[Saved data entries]
- Opening Delimiter -

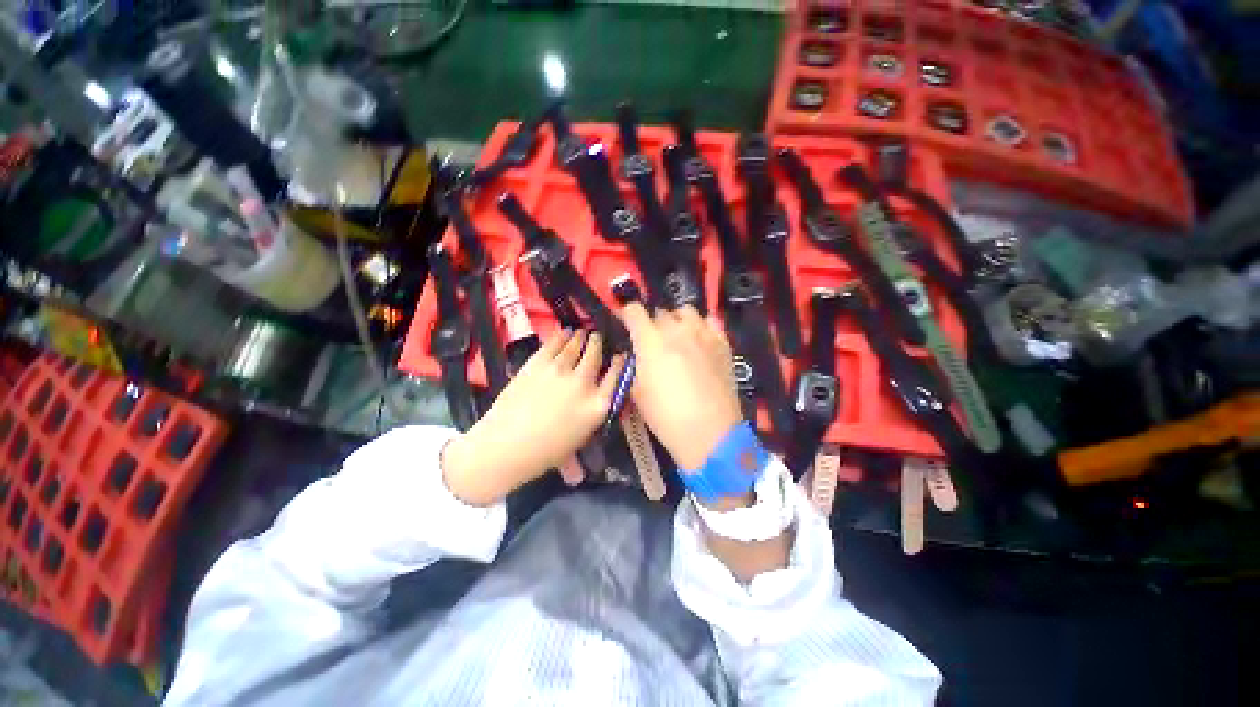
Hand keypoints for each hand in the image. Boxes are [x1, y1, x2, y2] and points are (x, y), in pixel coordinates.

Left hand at [442, 330, 626, 506]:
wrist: (506, 446)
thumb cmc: (546, 451)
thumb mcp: (582, 436)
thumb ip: (593, 411)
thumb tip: (597, 396)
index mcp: (597, 405)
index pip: (615, 377)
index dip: (620, 363)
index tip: (621, 355)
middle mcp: (583, 382)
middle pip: (595, 356)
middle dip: (597, 343)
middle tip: (597, 337)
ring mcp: (560, 370)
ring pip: (575, 346)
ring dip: (581, 337)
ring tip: (582, 332)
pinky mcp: (538, 363)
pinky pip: (554, 344)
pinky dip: (561, 336)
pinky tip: (565, 332)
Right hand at [619, 303, 743, 471]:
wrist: (709, 432)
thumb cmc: (666, 416)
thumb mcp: (637, 392)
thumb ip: (634, 365)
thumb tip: (637, 354)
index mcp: (650, 341)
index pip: (634, 311)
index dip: (627, 314)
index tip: (627, 324)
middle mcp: (676, 329)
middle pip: (659, 313)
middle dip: (652, 324)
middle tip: (653, 342)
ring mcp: (703, 333)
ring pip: (685, 312)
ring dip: (677, 321)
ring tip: (678, 337)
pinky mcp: (722, 342)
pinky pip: (710, 321)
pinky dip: (701, 325)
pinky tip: (700, 339)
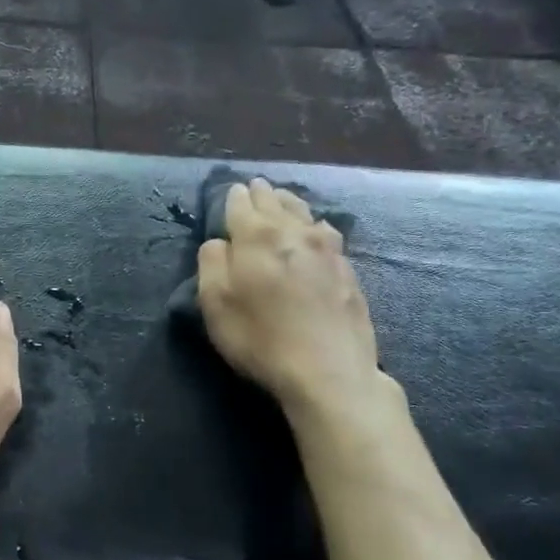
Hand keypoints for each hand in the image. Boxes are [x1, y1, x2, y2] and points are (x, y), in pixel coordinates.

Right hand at [197, 179, 385, 412]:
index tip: (231, 193)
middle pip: (275, 202)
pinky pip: (326, 233)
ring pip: (304, 213)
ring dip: (289, 203)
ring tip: (282, 200)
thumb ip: (211, 263)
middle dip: (262, 194)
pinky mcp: (348, 270)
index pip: (241, 203)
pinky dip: (314, 225)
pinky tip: (316, 231)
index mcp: (256, 236)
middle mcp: (293, 232)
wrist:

- Closing Delimiter -

◆ TASK PROMPT ◆
Omitting the pictures, copy each record above exactly as it stands.

◆ SOLUTION FOR THIS PROBLEM ◆
Hand keypoints for each hand in the image. Boxes are [x1, y1, x2, y2] and points are (x, y), in pixel coordinates.

Left hand at [442, 330, 626, 506]:
wrist: (506, 446)
thumb cmc: (546, 451)
thumb mcp: (582, 436)
thumb ip: (593, 411)
thumb tip: (597, 396)
index mcp: (597, 405)
index pip: (615, 377)
index dip: (620, 363)
index tip: (621, 355)
middle mcp: (583, 382)
middle pip: (595, 356)
middle dip: (597, 343)
middle tip: (597, 337)
ring mcp: (560, 370)
ring pip: (575, 346)
ring dip: (581, 337)
ring tip: (582, 332)
pinky mcp: (538, 363)
pinky pip: (554, 344)
pinky dip: (561, 336)
pinky tip: (565, 332)
Right hand at [619, 303, 743, 471]:
wrist: (709, 432)
thumb cmc: (666, 416)
thumb mcp: (637, 392)
thumb ip: (634, 365)
thumb tip: (637, 354)
index mcp: (650, 341)
index pip: (634, 311)
index dip: (627, 314)
index tip: (627, 324)
middle mcp: (676, 329)
middle pip: (659, 313)
middle dip: (652, 324)
middle tip: (653, 342)
ring mcp: (703, 333)
ring pip: (685, 312)
ring dip: (677, 321)
ring tip: (678, 337)
pinky mcp: (722, 342)
pinky pip: (710, 321)
pinky dip: (701, 325)
pinky tip: (700, 339)
Hand keypoints for each hand in the image. Boxes are [x1, y1, x2, y2] and points are (x, y), in pixel coordinates.

Right hand at [197, 179, 385, 412]:
index tip: (231, 193)
middle pip: (275, 202)
pinky pip: (326, 233)
ring pip: (304, 213)
ring dip: (289, 203)
ring tip: (282, 200)
thumb ip: (211, 263)
middle dip: (262, 194)
pinky mcp: (348, 270)
index pip: (241, 203)
pinky dip: (314, 225)
pinky tip: (316, 231)
index mcp: (256, 236)
middle mcp: (293, 232)
wrist:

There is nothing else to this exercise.